Clark played Elizondo’s ’68 Gibson ES-335 on “Numb,”
plugged in through a Prescription Electronics Experience pedal
and overdriven to the max. There’s even a bit of microphonic
interference on the front end of Clark’s signal, just as the song
begins, that everyone decided was worth keeping. “I think it sets
up this feeling of anticipation,” Elizondo says. “It’s like ‘What’s
about to come out of these speakers?’ That’s him just kicking
on the pedal, and us waiting for him to start it off.
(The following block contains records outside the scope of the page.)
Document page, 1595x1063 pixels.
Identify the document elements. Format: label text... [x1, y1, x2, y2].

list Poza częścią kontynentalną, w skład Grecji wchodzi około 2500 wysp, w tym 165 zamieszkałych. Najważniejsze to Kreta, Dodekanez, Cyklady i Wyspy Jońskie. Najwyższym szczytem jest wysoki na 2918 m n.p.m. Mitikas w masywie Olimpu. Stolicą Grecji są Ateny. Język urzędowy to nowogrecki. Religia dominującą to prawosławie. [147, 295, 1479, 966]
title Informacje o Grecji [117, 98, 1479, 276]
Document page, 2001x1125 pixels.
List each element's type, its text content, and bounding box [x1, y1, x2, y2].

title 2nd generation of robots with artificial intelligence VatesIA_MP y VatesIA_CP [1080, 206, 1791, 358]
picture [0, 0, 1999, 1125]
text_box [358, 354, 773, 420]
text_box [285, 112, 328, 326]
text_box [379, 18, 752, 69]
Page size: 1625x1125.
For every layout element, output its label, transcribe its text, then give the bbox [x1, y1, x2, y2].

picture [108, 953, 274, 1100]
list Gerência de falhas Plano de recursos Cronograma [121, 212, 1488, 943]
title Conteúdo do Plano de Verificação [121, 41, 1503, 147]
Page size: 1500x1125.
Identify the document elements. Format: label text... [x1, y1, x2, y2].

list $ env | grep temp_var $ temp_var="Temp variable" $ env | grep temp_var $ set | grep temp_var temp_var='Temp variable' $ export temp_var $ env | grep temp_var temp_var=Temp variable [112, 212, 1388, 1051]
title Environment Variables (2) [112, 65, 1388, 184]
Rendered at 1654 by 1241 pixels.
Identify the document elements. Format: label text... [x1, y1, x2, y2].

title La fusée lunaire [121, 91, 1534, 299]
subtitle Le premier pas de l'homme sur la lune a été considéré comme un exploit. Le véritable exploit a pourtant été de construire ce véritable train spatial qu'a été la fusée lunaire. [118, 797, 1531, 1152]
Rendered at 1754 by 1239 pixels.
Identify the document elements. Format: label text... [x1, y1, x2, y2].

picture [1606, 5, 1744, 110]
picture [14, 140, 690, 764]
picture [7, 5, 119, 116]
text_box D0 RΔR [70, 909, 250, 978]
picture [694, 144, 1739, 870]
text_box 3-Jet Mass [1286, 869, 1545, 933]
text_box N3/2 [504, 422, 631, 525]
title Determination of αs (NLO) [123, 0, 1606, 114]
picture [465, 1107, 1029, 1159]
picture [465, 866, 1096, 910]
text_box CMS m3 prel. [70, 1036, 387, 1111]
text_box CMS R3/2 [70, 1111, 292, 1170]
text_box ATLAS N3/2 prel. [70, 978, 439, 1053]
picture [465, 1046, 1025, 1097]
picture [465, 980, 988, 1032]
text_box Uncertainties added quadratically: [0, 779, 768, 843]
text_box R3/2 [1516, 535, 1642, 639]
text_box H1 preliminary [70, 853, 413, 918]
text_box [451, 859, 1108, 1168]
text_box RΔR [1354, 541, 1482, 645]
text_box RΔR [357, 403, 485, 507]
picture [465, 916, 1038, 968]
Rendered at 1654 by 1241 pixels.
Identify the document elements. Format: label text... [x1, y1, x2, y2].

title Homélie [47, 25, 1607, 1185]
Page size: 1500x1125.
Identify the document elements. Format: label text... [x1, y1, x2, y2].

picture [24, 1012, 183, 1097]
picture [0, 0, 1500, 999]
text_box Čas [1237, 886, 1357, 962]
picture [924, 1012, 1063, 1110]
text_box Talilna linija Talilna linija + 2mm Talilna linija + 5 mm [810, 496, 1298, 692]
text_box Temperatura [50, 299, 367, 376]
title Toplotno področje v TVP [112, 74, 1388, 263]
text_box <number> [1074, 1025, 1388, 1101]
It just seemed
like we should keep it as an intro, rather than clean it up.”
For quieter moments like the album closer “Next Door
Neighbor Blues,” Clark opted for a late-’50s Gibson acoustic,
a lone kick drum and an inexpensive room mic to get an oldschool
Alan Lomax-style blues sound. “Gary told me about
how he used to do these gigs where it was just him playing a
bass drum and playing guitar and singing all at once,” Elizondo
explains. “It made perfect sense to do ‘Next Door Neighbor
Blues’ like that, all in one take. It was all part of trying to make
the album feel raw and a little bit lo-fi and not too over-the-top.
That was tricky on ‘The Life’ and ‘Blak and Blu’—the songs that
are closer to pop—but I think we found a great balance. Gary
is an artist who truly knows who he is, what he stands for, and
what he’s going for, and I was just really impressed by that.”